Yesterday we'd heard that the star of Pedro Almodovar's Los Abrazos Rotos (Broken Embraces) had come down with a case of food poisoning, but this morning Cruz appeared, seeming a tiny bit wan but still more glamorous than the rest of us could achieve without surgical intervention or a late-night chat with the devil.
Cruz said she'd had a spot of the flu - the normal flu - she added reassuringly, but still wanted to support her friend Almodovar, with whom she's working for the fourth time.
In the genre-straddling film (which, alas, fell a bit flat for me), Cruz plays a secretary-turned-call-girl-turned actress, who's much better at the former jobs than the latter. It's a noir with comic elements, and, in the main character of a blind film director lost in painful memories, a metaphor for Spain's post-Franco journey: Now that the country's had democracy for more than 30 years, Almodovar said, the time has come to recover those memories of the past. (He probably put it a bit more elegantly than that, but since his Spanish was translated to French then English, we were all clinging to the tower of Babel.)

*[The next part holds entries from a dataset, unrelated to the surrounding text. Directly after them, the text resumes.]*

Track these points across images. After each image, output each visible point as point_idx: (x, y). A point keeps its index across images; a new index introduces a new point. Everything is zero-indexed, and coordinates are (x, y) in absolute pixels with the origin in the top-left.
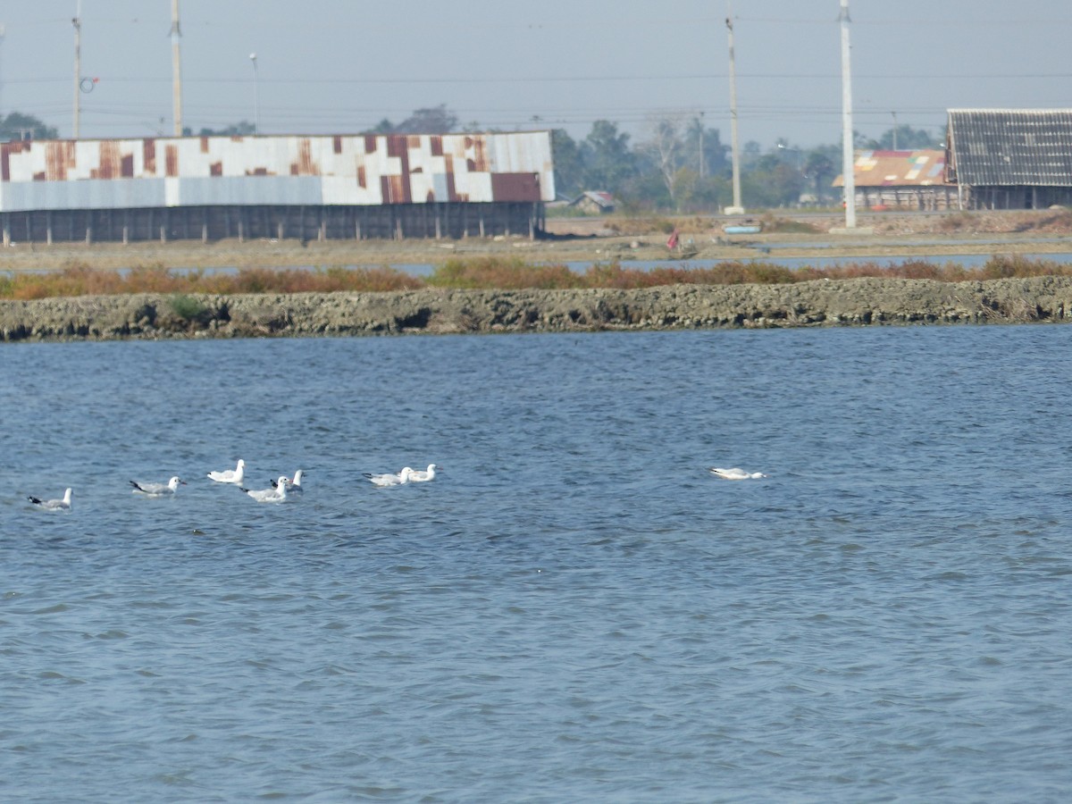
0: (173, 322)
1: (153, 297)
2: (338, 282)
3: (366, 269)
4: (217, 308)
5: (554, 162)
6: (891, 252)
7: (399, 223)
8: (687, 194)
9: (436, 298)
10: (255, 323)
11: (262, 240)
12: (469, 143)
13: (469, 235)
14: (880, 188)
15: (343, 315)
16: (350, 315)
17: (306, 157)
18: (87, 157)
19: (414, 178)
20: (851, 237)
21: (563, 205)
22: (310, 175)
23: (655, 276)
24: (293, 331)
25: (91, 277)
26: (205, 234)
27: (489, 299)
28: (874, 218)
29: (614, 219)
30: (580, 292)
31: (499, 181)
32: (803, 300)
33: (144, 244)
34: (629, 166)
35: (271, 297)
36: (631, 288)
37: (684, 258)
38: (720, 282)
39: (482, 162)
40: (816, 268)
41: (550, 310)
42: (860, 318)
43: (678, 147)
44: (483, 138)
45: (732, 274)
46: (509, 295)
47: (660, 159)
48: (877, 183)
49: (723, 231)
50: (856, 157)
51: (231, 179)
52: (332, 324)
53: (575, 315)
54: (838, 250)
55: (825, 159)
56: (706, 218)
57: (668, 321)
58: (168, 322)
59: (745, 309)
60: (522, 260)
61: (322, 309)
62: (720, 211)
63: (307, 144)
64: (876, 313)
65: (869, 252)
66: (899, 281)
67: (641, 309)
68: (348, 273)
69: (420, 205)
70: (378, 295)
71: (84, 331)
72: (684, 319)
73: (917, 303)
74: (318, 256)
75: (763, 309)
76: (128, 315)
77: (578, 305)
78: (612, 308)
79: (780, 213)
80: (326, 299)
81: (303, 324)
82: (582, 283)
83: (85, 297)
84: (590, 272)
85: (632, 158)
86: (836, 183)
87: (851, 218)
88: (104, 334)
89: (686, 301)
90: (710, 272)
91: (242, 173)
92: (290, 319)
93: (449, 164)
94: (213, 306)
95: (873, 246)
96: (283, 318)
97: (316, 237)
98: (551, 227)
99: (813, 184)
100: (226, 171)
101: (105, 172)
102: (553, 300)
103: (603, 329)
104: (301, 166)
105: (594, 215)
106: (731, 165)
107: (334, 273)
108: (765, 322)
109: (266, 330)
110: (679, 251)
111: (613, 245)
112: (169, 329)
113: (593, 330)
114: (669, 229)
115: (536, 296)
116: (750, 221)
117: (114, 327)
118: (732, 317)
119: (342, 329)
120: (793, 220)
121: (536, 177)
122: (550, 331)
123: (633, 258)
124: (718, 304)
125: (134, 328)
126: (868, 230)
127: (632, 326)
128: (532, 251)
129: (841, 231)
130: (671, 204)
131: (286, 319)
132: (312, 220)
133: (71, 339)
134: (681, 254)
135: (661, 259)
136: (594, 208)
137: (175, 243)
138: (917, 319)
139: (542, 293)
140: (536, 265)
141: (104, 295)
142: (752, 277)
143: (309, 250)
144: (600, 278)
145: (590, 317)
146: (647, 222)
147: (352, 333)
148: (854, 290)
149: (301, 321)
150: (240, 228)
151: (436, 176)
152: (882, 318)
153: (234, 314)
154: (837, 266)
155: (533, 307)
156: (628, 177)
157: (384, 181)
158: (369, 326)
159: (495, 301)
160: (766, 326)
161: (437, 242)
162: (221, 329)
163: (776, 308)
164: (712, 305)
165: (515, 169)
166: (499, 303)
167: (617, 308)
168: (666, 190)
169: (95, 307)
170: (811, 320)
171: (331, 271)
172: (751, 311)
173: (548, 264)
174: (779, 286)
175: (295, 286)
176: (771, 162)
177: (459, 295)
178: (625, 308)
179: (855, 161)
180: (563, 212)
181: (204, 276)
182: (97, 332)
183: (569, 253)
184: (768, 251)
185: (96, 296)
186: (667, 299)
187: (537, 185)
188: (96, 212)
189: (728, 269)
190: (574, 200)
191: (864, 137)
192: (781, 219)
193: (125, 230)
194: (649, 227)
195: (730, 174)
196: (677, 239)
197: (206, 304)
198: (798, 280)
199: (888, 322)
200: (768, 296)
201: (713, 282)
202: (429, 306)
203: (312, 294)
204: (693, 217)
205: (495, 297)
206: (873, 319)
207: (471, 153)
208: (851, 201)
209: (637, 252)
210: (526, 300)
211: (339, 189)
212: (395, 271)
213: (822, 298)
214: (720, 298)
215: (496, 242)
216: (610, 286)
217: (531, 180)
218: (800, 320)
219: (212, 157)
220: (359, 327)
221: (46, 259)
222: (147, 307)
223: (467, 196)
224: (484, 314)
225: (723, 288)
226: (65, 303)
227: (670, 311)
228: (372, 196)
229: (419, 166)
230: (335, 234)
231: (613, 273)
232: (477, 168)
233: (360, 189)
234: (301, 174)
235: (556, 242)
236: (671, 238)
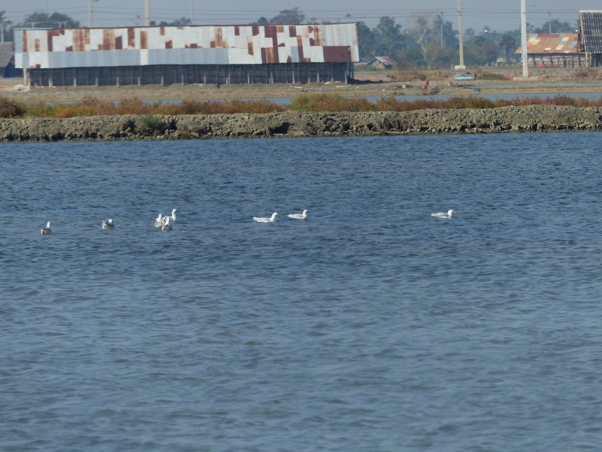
0: (144, 131)
1: (134, 116)
2: (237, 108)
3: (253, 101)
4: (169, 123)
5: (359, 40)
6: (547, 90)
7: (271, 74)
8: (434, 59)
9: (292, 117)
10: (190, 131)
11: (195, 84)
12: (310, 30)
13: (311, 81)
14: (541, 55)
15: (240, 126)
16: (244, 126)
17: (219, 38)
18: (96, 37)
19: (280, 49)
20: (526, 82)
21: (363, 64)
22: (222, 47)
23: (416, 104)
24: (212, 135)
25: (98, 105)
26: (162, 82)
27: (322, 117)
28: (538, 72)
29: (392, 72)
30: (373, 113)
31: (328, 50)
32: (499, 118)
33: (129, 86)
34: (401, 43)
35: (199, 116)
36: (402, 111)
37: (432, 94)
38: (452, 107)
39: (318, 40)
41: (356, 124)
42: (530, 128)
43: (429, 32)
44: (319, 27)
45: (459, 103)
46: (333, 115)
47: (419, 38)
48: (541, 52)
49: (454, 79)
50: (528, 37)
51: (177, 49)
52: (234, 132)
53: (370, 126)
54: (518, 90)
55: (511, 38)
56: (444, 72)
57: (423, 129)
58: (142, 130)
59: (466, 123)
60: (340, 95)
61: (228, 123)
62: (452, 68)
63: (220, 30)
64: (539, 125)
65: (536, 91)
66: (552, 107)
67: (408, 123)
68: (243, 102)
69: (283, 64)
70: (259, 115)
71: (94, 136)
72: (432, 128)
73: (562, 119)
74: (226, 93)
75: (476, 123)
76: (120, 126)
77: (372, 120)
78: (391, 122)
79: (486, 69)
80: (230, 117)
81: (217, 132)
82: (374, 108)
83: (95, 117)
84: (378, 102)
85: (403, 38)
86: (517, 52)
87: (525, 72)
88: (106, 138)
89: (433, 118)
90: (447, 102)
91: (183, 46)
92: (210, 128)
93: (300, 41)
94: (167, 121)
95: (537, 88)
96: (206, 128)
97: (225, 83)
98: (357, 76)
99: (504, 52)
100: (174, 46)
101: (106, 46)
102: (358, 118)
103: (386, 134)
104: (216, 43)
105: (380, 70)
106: (458, 42)
107: (235, 103)
108: (477, 130)
109: (197, 135)
110: (429, 90)
111: (392, 86)
112: (142, 134)
113: (381, 135)
115: (348, 115)
116: (468, 73)
117: (111, 133)
118: (458, 127)
119: (239, 134)
120: (492, 73)
121: (349, 48)
122: (356, 135)
123: (403, 94)
124: (451, 120)
125: (122, 134)
126: (535, 78)
127: (402, 132)
128: (347, 90)
129: (520, 79)
130: (425, 64)
131: (208, 128)
132: (223, 73)
133: (87, 141)
134: (430, 92)
135: (419, 95)
136: (381, 67)
137: (146, 86)
138: (562, 128)
139: (351, 114)
140: (349, 98)
141: (106, 116)
142: (470, 105)
143: (221, 90)
144: (384, 105)
145: (379, 127)
146: (411, 73)
147: (245, 136)
148: (526, 112)
149: (216, 130)
150: (182, 77)
151: (292, 48)
152: (543, 128)
153: (179, 126)
154: (518, 99)
155: (347, 122)
156: (401, 48)
157: (263, 50)
158: (255, 133)
159: (325, 118)
160: (478, 132)
161: (293, 85)
162: (171, 134)
163: (483, 122)
164: (447, 120)
165: (337, 44)
166: (328, 120)
167: (394, 122)
168: (422, 56)
169: (101, 122)
170: (503, 129)
171: (233, 102)
172: (469, 124)
173: (355, 98)
174: (485, 110)
175: (213, 110)
176: (480, 40)
177: (305, 115)
178: (399, 122)
179: (527, 40)
180: (364, 68)
181: (162, 105)
182: (101, 136)
183: (367, 92)
184: (479, 90)
185: (102, 116)
186: (422, 117)
187: (349, 53)
188: (101, 69)
189: (456, 100)
190: (369, 62)
191: (533, 26)
192: (486, 72)
193: (118, 79)
194: (412, 76)
195: (458, 47)
196: (427, 83)
197: (163, 120)
198: (496, 107)
199: (546, 130)
200: (479, 115)
201: (448, 107)
202: (288, 121)
203: (222, 115)
204: (437, 71)
205: (325, 116)
206: (538, 128)
207: (312, 35)
208: (525, 62)
209: (406, 91)
210: (343, 118)
211: (238, 56)
212: (269, 102)
213: (509, 116)
214: (452, 117)
215: (326, 85)
216: (390, 110)
217: (346, 50)
218: (497, 129)
219: (167, 38)
220: (249, 133)
221: (73, 95)
222: (130, 122)
223: (309, 59)
224: (319, 126)
225: (454, 111)
226: (84, 120)
227: (424, 124)
228: (257, 59)
229: (283, 43)
230: (235, 81)
231: (392, 103)
232: (316, 44)
233: (250, 55)
234: (216, 48)
235: (360, 85)
236: (424, 83)
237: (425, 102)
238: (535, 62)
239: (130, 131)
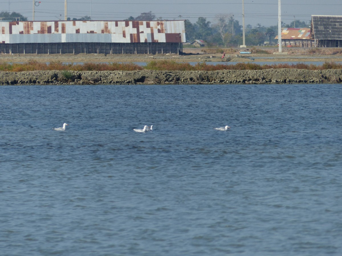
0: (63, 79)
1: (57, 71)
2: (116, 67)
4: (77, 75)
5: (186, 30)
6: (293, 60)
7: (136, 49)
8: (228, 41)
9: (147, 73)
10: (89, 80)
11: (92, 54)
12: (158, 24)
13: (158, 53)
14: (289, 40)
15: (118, 78)
17: (106, 28)
18: (37, 27)
19: (141, 34)
20: (280, 55)
21: (188, 44)
22: (108, 33)
23: (217, 67)
24: (101, 83)
25: (37, 65)
26: (74, 52)
27: (164, 74)
28: (288, 49)
29: (204, 49)
30: (193, 72)
31: (168, 36)
32: (264, 75)
33: (55, 54)
34: (210, 32)
35: (95, 72)
36: (209, 71)
37: (227, 61)
38: (238, 69)
39: (162, 30)
40: (269, 65)
41: (183, 77)
42: (282, 81)
43: (225, 26)
44: (163, 22)
45: (242, 67)
46: (170, 72)
47: (220, 30)
48: (289, 38)
49: (239, 53)
50: (282, 30)
51: (82, 34)
52: (114, 81)
53: (191, 79)
54: (276, 60)
55: (272, 31)
56: (234, 49)
57: (221, 81)
58: (62, 79)
59: (246, 78)
60: (175, 61)
61: (111, 76)
62: (238, 47)
63: (107, 24)
64: (287, 80)
65: (286, 60)
66: (295, 70)
67: (213, 77)
68: (119, 64)
69: (142, 43)
70: (129, 72)
71: (35, 82)
72: (226, 81)
73: (301, 77)
74: (110, 59)
75: (251, 78)
77: (192, 76)
78: (203, 77)
79: (258, 47)
80: (112, 73)
82: (194, 69)
83: (35, 71)
84: (196, 65)
85: (210, 29)
86: (276, 38)
87: (280, 49)
88: (41, 83)
89: (227, 75)
90: (235, 66)
91: (86, 32)
92: (100, 79)
93: (152, 30)
95: (287, 58)
96: (98, 78)
97: (109, 53)
98: (184, 51)
99: (269, 38)
100: (81, 32)
101: (42, 31)
102: (184, 74)
103: (200, 84)
104: (105, 30)
105: (198, 47)
106: (242, 32)
107: (115, 64)
108: (252, 82)
109: (93, 82)
111: (204, 57)
112: (62, 82)
113: (197, 84)
114: (222, 52)
115: (179, 72)
116: (248, 50)
117: (44, 81)
118: (242, 80)
119: (117, 82)
120: (262, 50)
121: (180, 35)
122: (183, 84)
123: (210, 61)
124: (237, 76)
125: (51, 81)
126: (286, 53)
127: (210, 83)
128: (178, 59)
129: (277, 53)
130: (223, 44)
133: (30, 85)
134: (226, 60)
135: (219, 62)
136: (198, 45)
137: (64, 55)
138: (301, 82)
139: (181, 72)
140: (179, 63)
141: (41, 71)
142: (248, 68)
143: (107, 57)
144: (200, 67)
145: (196, 80)
147: (120, 83)
148: (280, 72)
149: (104, 80)
150: (85, 50)
151: (148, 34)
152: (290, 81)
153: (83, 77)
154: (275, 65)
155: (178, 76)
156: (209, 35)
157: (131, 35)
158: (126, 82)
159: (166, 74)
160: (252, 83)
161: (148, 55)
162: (78, 82)
163: (256, 78)
164: (235, 76)
165: (173, 32)
166: (167, 75)
167: (205, 77)
168: (221, 39)
169: (38, 74)
170: (266, 82)
172: (248, 79)
173: (183, 63)
174: (257, 71)
175: (102, 69)
176: (255, 31)
177: (154, 72)
178: (208, 77)
180: (189, 46)
181: (73, 65)
182: (39, 82)
183: (190, 59)
184: (254, 60)
185: (39, 71)
186: (221, 74)
187: (180, 37)
188: (39, 44)
189: (241, 65)
190: (192, 43)
191: (285, 24)
192: (258, 49)
193: (49, 50)
194: (216, 51)
195: (242, 34)
196: (225, 55)
197: (74, 74)
198: (263, 69)
199: (292, 83)
200: (253, 74)
201: (236, 69)
202: (145, 75)
203: (107, 71)
204: (230, 48)
206: (287, 82)
207: (159, 27)
208: (280, 44)
209: (212, 59)
210: (176, 74)
211: (117, 38)
212: (134, 64)
213: (271, 74)
214: (238, 74)
215: (167, 55)
216: (203, 70)
217: (178, 36)
218: (263, 82)
219: (77, 27)
220: (122, 82)
221: (23, 59)
222: (55, 74)
223: (157, 41)
224: (162, 78)
225: (239, 71)
226: (29, 73)
227: (222, 78)
228: (128, 40)
229: (143, 31)
230: (115, 52)
231: (204, 66)
232: (161, 32)
233: (124, 38)
234: (105, 33)
235: (186, 56)
236: (223, 55)
237: (223, 66)
238: (286, 44)
239: (55, 80)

Fans of Almodovar's earlier work will be happy to know that he reprises scenes from Women on the Verge of a Nervous Breakdown, including the great spiked-gazpacho bit.
That earlier film's having a bit of a resurgence; it's being adapted as a U.S. TV series and as a Broadway musical, and it's been resurrected in his new film. Almodovar filmed Broken Embraces on the same set as Women, so he felt every time he showed up to work he was being haunted, but these were very nice ghosts.
The stars are finally beginning to appear in Cannes, with Cruz, in her lovely satin platforms, being one of the highest-profile. Jim Carrey is also here to promote I Love You Phillip Morris, based on a true story about a con man who is jailed and falls in love with his cell mate (Ewan McGregor).
Carrey took time out to pose ankle deep in that fake snow I wrote about earlier, in a stunt to remind us that there's only six shopping months left until the animated version of A Christmas Carol hits theatres. The ghosts of Christmas past and future were busy tormenting misers in some other dimension, but costars Colin Firth and Robin Wright Penn frolicked gamely by Carrey's side.
Tomorrow, of course, we'll see Brad Pitt on the red carpet for Inglourious Basterds, or Quentin Tarantino Goes to War. Tarantino told the Hollywood Reporter that this is the closest thing I've ever done to Pulp Fiction. Even the actors haven't seen it before tomorrow's unveiling, but it's said to clock in at more than two and a half hours (oh, and it costars Mike Myers as a British intelligence agent. Austin Powers' dad, perhaps?)